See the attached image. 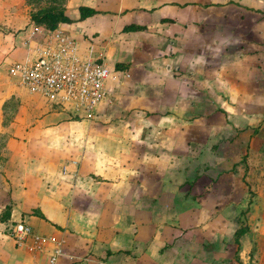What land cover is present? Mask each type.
Instances as JSON below:
<instances>
[{
  "label": "crops",
  "instance_id": "1",
  "mask_svg": "<svg viewBox=\"0 0 264 264\" xmlns=\"http://www.w3.org/2000/svg\"><path fill=\"white\" fill-rule=\"evenodd\" d=\"M263 4L0 0V264H50L54 243L33 252L7 235L20 219L62 241L57 264H225L232 251L247 264L264 238V190L252 198L255 187L219 176L224 138L240 141L242 118L230 124L211 110L216 100L254 109L257 96L264 110L246 51L264 35ZM50 5L75 19L59 26L81 51L118 76L93 119L66 114L9 73L27 58L32 13ZM81 6L97 13L81 20ZM259 250L248 264H264Z\"/></svg>",
  "mask_w": 264,
  "mask_h": 264
},
{
  "label": "built area",
  "instance_id": "2",
  "mask_svg": "<svg viewBox=\"0 0 264 264\" xmlns=\"http://www.w3.org/2000/svg\"><path fill=\"white\" fill-rule=\"evenodd\" d=\"M59 25L51 29L35 24L25 42L27 58L13 62L9 73L31 94L62 107L69 106L75 115L93 119L99 104L109 95L108 83L118 76L102 57L83 53L76 39ZM7 229V235L18 247L33 252L54 243L50 264L58 263L62 241L38 233L24 219L11 222Z\"/></svg>",
  "mask_w": 264,
  "mask_h": 264
},
{
  "label": "rangeland",
  "instance_id": "3",
  "mask_svg": "<svg viewBox=\"0 0 264 264\" xmlns=\"http://www.w3.org/2000/svg\"><path fill=\"white\" fill-rule=\"evenodd\" d=\"M261 6L264 7V4ZM261 12L264 13V9ZM253 41H257L255 42L256 44H251L249 47H247L246 51H248L247 54L250 57H255L256 62L251 61L248 64L250 65L251 69L253 67V69H256L255 77L257 78L255 80L258 81L256 91H261V89H263L262 82L264 81V78L260 77L261 75L259 73H264V35L256 32ZM256 73L258 74V76H256ZM253 75L254 74H252L251 76ZM255 99L257 104L254 109L239 111L238 109L229 108L228 110H223L220 106V104L222 103L221 100H216L215 104H212L213 110H211L213 112H217L216 115H214V118H225L230 124L233 123V120L237 114H239L242 118V124L240 130L238 131L240 141H233L228 136H225L226 138H224V149L222 150L224 151V162L223 164H219V168L222 169V174H219V176L223 175L226 180H228V182L230 181L229 183L239 181L242 185L245 184L249 185V187H255V192L253 191L252 198L257 197L259 194H261V192H263L262 190H264V110L260 107L263 103V99L261 96H257L255 97ZM63 106L64 108L66 107L65 109L68 111L66 112V114H68L69 112L74 113L69 106ZM73 119L76 120V118ZM86 119L81 118V120ZM226 127L227 129H229V131L234 132V127L232 128V125ZM252 138L254 139L252 140ZM209 144H212V142H209ZM204 167L210 168L212 167V165L205 163ZM237 173H239V180L237 179ZM231 176H233L232 180ZM251 201L253 202L254 200ZM260 203L261 204L257 205V214L264 213V203L262 201ZM241 208L242 210L240 216L246 219L250 212V208H248L245 203H242ZM36 210L40 211V208H34L31 212H34ZM255 241L256 242L254 246H252V251L256 253L258 252L260 246L261 248L264 247V238H255ZM231 243L234 244V246L236 245L234 240H232ZM247 243L248 237H245L244 244ZM254 252H252L251 257L246 260L247 264L254 259ZM230 253L231 254L226 255L225 264H237V262L239 261L238 255H234L233 251Z\"/></svg>",
  "mask_w": 264,
  "mask_h": 264
},
{
  "label": "trees",
  "instance_id": "4",
  "mask_svg": "<svg viewBox=\"0 0 264 264\" xmlns=\"http://www.w3.org/2000/svg\"><path fill=\"white\" fill-rule=\"evenodd\" d=\"M259 11V10H256ZM97 11L91 7L88 6H81L80 8V17L79 19H85L87 17L93 16L96 14ZM32 19L36 24H43L47 27L54 29L56 28L60 23L62 22H73L75 19L70 17L68 14L65 13L64 9L57 6V5H50L40 8L39 10L32 13ZM145 26L141 25H128L124 29L125 30H139L144 29ZM118 67H121V65H118ZM9 207H7V210L9 212ZM6 210V211H7ZM246 232L245 227H241L239 230L236 231V243L240 244V236H242Z\"/></svg>",
  "mask_w": 264,
  "mask_h": 264
}]
</instances>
______
**Task prompt:** How many lines above contain the word "label", with case counting? Reply with the number alone.

**Solved problem:** 4